• The area near the Fitzroy Basin where Bennett Resources has proposed 20 wells. (Supplied: Environs Kimberley)Source: Supplied: Environs Kimberley
A US-owned resources company has put in an application to frack on the Fitzroy River in Western Australia's Kimberley Region.
Keira Jenkins

28 Jan 2021 - 3:54 PM  UPDATED 28 Jan 2021 - 3:54 PM

Environmental groups and Traditional Owners in Western Australia's Kimberley region are calling for an application to frack on the Fitzroy River to be rejected.

Bennett Resources lodged an application with the WA Environmental Protection Authority last week to drill 20 wells in the catchment of the Fitzroy River, 50 kilometres west of Fitzroy Crossing.

Yawaru man Micklo Corpus said he has seen the impact fracking has caused on his own Country, at Yulleroo, 60 kilometres from Broome and doesn't want to see it occur elsewhere in the Kimberley.

"It impacts on our Country, we have vulnerable, endangered animals on our country," he told NITV News.

"The Kimberley is a beautiful place. People come from all over to see our Country. It's untouched. We'd be fools to start touching it now."

Mr Corpus said not only has his lands been impacted, but he can no longer access areas where Buru Energy's wells are built.

"It's sad that I can't look after my own Country," he said.

"I inherited that responsibility to look after Country from my ancestors.

"If we can't look after it, the animals disappear, our medicine trees disappear."

'Thin end of the wedge'

Frack Free Kimberley coordinator for Environs Kimberley, Shaun Clark, said 20 wells may not seem like a lot, but he is concerned the industry could grow once Bennett has approval for the project.

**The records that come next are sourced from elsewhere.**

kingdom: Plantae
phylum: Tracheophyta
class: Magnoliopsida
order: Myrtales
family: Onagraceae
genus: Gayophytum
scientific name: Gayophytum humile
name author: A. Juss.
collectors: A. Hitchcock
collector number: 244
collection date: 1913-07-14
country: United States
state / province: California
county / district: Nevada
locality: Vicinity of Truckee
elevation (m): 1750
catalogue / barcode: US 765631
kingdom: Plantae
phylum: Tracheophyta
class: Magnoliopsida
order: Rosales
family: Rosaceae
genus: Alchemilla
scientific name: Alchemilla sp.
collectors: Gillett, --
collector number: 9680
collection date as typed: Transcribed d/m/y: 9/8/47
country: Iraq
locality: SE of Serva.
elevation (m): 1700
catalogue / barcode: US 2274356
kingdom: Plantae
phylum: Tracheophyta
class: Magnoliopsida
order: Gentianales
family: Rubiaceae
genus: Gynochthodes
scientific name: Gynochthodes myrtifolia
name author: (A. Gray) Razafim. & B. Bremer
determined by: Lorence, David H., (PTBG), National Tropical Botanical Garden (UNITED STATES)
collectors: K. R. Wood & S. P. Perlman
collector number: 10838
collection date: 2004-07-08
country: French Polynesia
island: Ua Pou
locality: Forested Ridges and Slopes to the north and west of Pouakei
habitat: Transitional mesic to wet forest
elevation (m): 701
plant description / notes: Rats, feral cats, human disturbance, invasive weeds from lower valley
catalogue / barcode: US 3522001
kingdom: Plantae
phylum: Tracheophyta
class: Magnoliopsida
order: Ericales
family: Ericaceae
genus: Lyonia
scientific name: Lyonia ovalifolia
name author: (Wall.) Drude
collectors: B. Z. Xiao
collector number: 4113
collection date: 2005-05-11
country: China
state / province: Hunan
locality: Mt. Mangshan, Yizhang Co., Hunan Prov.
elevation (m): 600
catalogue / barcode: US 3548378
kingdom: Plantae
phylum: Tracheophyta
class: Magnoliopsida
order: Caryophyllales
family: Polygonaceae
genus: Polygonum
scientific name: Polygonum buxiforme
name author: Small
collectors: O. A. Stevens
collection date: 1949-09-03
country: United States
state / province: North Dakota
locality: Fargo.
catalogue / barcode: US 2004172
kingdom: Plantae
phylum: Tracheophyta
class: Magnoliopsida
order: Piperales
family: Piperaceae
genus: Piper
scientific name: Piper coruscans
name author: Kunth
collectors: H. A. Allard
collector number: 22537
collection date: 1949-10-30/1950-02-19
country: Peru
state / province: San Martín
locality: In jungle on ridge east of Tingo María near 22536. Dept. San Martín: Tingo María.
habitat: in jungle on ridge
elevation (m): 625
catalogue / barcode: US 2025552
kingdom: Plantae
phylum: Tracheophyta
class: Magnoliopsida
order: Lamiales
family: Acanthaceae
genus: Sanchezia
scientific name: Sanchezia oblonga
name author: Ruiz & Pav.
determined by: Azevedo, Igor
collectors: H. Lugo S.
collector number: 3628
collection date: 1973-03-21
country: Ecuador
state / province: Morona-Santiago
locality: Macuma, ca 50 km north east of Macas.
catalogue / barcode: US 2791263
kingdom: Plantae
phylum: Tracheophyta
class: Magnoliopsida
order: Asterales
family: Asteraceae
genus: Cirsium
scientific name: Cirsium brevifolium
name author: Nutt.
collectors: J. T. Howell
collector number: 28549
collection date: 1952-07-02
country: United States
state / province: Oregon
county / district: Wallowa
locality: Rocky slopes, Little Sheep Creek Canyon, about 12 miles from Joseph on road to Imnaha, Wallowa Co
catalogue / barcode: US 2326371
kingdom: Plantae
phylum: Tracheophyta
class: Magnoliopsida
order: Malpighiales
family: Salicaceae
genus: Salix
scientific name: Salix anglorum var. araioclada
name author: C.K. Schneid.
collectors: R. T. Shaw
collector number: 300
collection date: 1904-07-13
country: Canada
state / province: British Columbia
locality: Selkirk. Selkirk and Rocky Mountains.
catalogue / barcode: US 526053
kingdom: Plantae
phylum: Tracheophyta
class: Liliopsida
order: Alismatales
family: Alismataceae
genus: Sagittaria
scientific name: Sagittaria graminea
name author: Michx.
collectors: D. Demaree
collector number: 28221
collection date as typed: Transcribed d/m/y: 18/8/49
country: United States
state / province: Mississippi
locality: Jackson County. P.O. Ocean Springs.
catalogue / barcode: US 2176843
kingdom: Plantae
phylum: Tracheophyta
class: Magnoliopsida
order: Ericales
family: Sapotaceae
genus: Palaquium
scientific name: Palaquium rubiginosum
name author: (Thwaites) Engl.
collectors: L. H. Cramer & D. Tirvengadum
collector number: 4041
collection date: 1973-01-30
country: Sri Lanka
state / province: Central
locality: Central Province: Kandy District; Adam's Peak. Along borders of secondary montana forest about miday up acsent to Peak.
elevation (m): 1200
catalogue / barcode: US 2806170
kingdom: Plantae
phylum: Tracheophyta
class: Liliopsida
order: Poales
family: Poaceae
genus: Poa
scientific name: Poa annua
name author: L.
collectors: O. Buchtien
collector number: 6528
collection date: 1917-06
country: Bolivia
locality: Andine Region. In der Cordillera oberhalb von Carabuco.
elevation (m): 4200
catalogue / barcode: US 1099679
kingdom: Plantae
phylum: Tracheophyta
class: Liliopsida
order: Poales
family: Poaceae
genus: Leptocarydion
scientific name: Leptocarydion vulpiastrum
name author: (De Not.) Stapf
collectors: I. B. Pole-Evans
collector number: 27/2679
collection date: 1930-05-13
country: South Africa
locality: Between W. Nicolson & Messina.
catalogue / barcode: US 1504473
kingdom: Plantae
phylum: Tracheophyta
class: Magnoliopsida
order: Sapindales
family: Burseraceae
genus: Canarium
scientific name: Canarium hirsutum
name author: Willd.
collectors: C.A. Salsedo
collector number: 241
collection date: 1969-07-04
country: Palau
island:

"We see this as the thin end of the wedge," he said.

"If they get a foothold they could put thousands of wells across the basin."

Mr Clark said while public submissions to the EPA have now closed, there could be another chance for the public to have a say on the project.

He said everyone should be concerned if this project is approved - not just for the environment, but for the health of future generations.

"This is a huge public issue," Mr Clark said.

"It's a threat to the land, the water, which may not affect us, but will be a huge issue for future generations - for our children."

Mr Corpus said he hopes the government and the resources companies begin to listen to the voices of Aboriginal people, and make sure First Nations people are at the decision-making table.

"What the government has to understand is we have aspirations as Aboriginal people for our Country," he said.

"We understand that there's lots of resources on our Country. But what needs to be understood is that it is our responsibility - and our right - to look after our Country.

"They're not thinking about Aboriginal people.

"I don't want to say we don't trust them [the companies], but we don't have confidence in them. These companies aren't considerate of our people."